_Passage for review_

—————

If God is powerful enough to arrange collagen, why doesn’t he do more about the evil and suffering in the world he created? As we saw yesterday, Christians are especially susceptible to the problem of evil and suffering because we affirm unconditionally the facts that God is all-loving, he is all-powerful, but evil exists. The easiest way to “solve” the problem of evil and suffering is to deny or minimize one of its three conditions.
Regarding the love of God, we can agree with the ancient Stoics that everything is fated by God. They claimed that we are all dogs tied to carts. We can trot alongside the cart, or be dragged by it, but we’re going with the cart.
The ancient Greeks saw their gods as capricious and immoral, Zeus throwing lightning bolts at those who displeased him. A common secular viewpoint today is that life is random coincidence, that if there is a “God” he has little interest in us. He is a clockmaker, watching his creation wind down.
We can also deny or minimize the power of God. Dualism argues that evil is coequal with good. From ancient Zoroastrianism to today, it has been popular to see God and Satan, good and evil locked in a battle for supremacy. J. S. Mill asserted that God is limited in his power; he loves us, but cannot do everything he would wish to help us. Rabbi Harold Kushner, in his kind and sympathetic bestseller When Bad Things Happen to Good People, agrees that even God is not able to do everything he wants to do.

—————

_Given records_

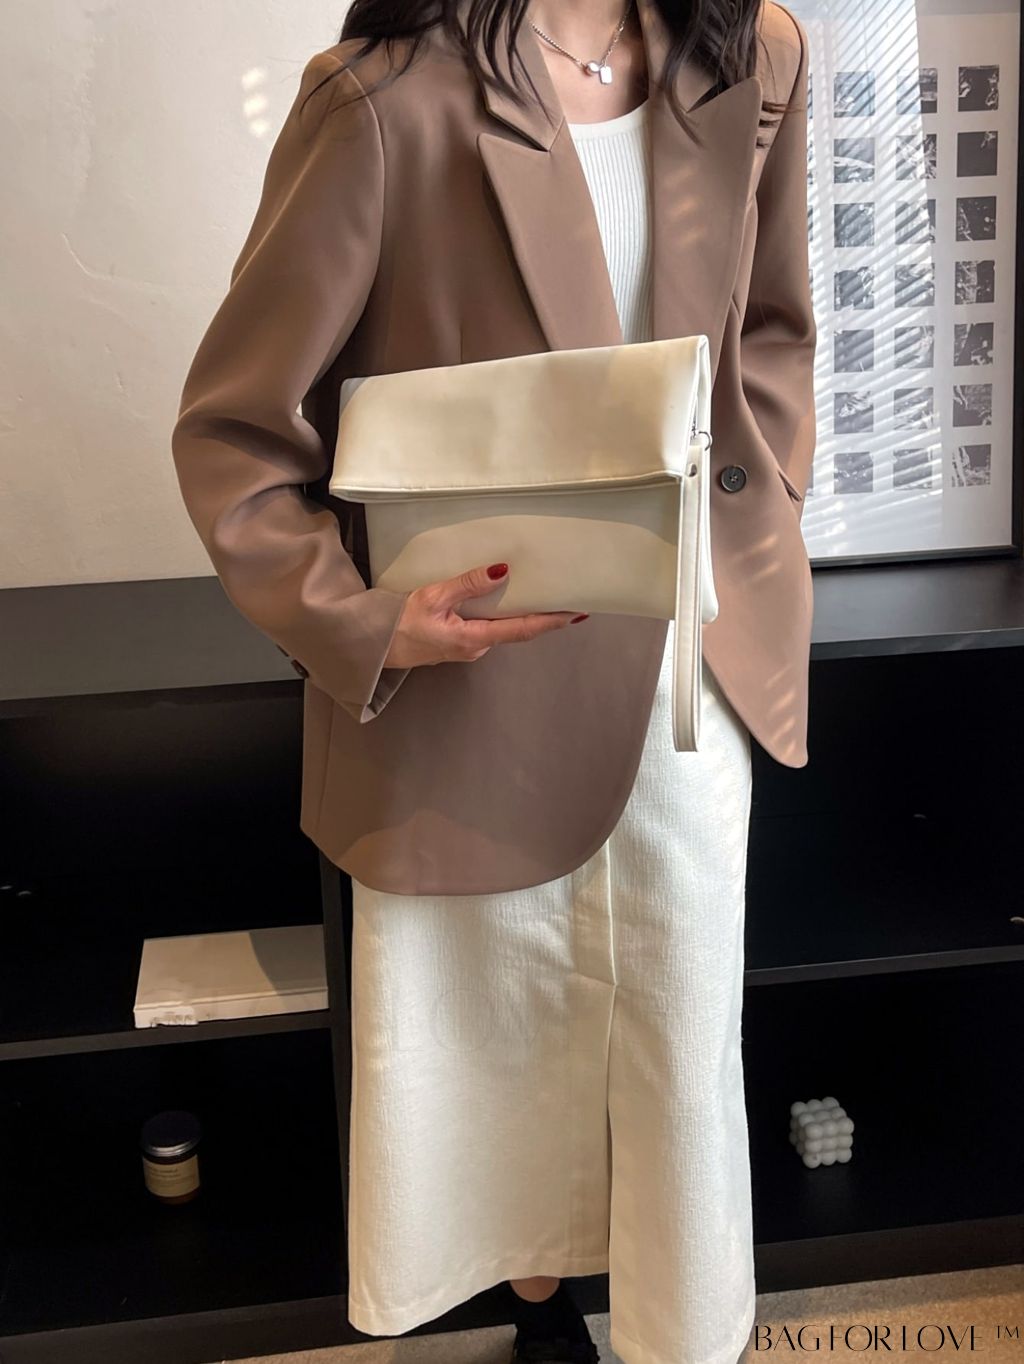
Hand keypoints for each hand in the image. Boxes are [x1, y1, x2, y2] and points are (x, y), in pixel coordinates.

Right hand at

—————

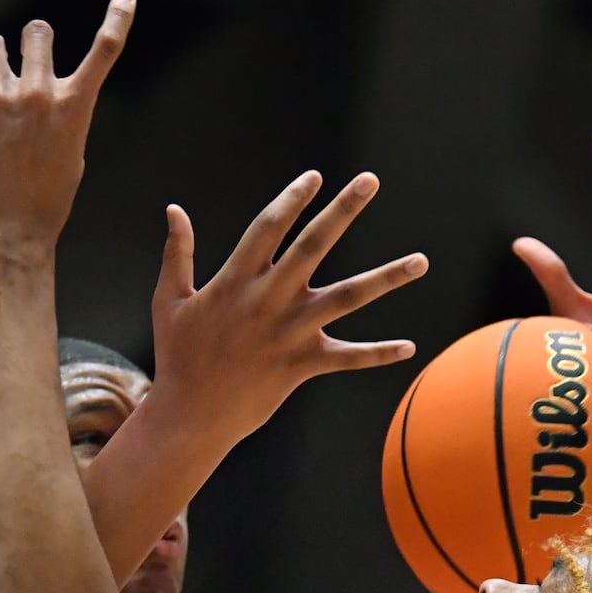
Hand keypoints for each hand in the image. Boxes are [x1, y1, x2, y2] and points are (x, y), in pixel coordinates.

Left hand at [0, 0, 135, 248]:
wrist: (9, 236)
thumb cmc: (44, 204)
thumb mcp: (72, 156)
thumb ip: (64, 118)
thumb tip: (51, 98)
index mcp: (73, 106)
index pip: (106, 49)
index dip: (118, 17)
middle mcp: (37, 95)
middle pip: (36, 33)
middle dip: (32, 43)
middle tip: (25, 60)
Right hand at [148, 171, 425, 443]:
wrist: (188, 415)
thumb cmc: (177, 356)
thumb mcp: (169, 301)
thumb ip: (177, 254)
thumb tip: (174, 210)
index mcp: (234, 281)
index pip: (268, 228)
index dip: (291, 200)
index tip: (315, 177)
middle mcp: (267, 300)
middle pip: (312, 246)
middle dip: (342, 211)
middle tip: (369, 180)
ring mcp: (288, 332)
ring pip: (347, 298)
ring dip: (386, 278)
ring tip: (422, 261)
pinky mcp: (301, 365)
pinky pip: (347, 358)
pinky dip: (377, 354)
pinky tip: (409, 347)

—————

_Exercise directions_
Retype the passage above on God and the problem of evil and suffering in full, word for word.

_Answer box_
If God is powerful enough to arrange collagen, why doesn’t he do more about the evil and suffering in the world he created? As we saw yesterday, Christians are especially susceptible to the problem of evil and suffering because we affirm unconditionally the facts that God is all-loving, he is all-powerful, but evil exists. The easiest way to “solve” the problem of evil and suffering is to deny or minimize one of its three conditions.
Regarding the love of God, we can agree with the ancient Stoics that everything is fated by God. They claimed that we are all dogs tied to carts. We can trot alongside the cart, or be dragged by it, but we’re going with the cart.
The ancient Greeks saw their gods as capricious and immoral, Zeus throwing lightning bolts at those who displeased him. A common secular viewpoint today is that life is random coincidence, that if there is a “God” he has little interest in us. He is a clockmaker, watching his creation wind down.
We can also deny or minimize the power of God. Dualism argues that evil is coequal with good. From ancient Zoroastrianism to today, it has been popular to see God and Satan, good and evil locked in a battle for supremacy. J. S. Mill asserted that God is limited in his power; he loves us, but cannot do everything he would wish to help us. Rabbi Harold Kushner, in his kind and sympathetic bestseller When Bad Things Happen to Good People, agrees that even God is not able to do everything he wants to do.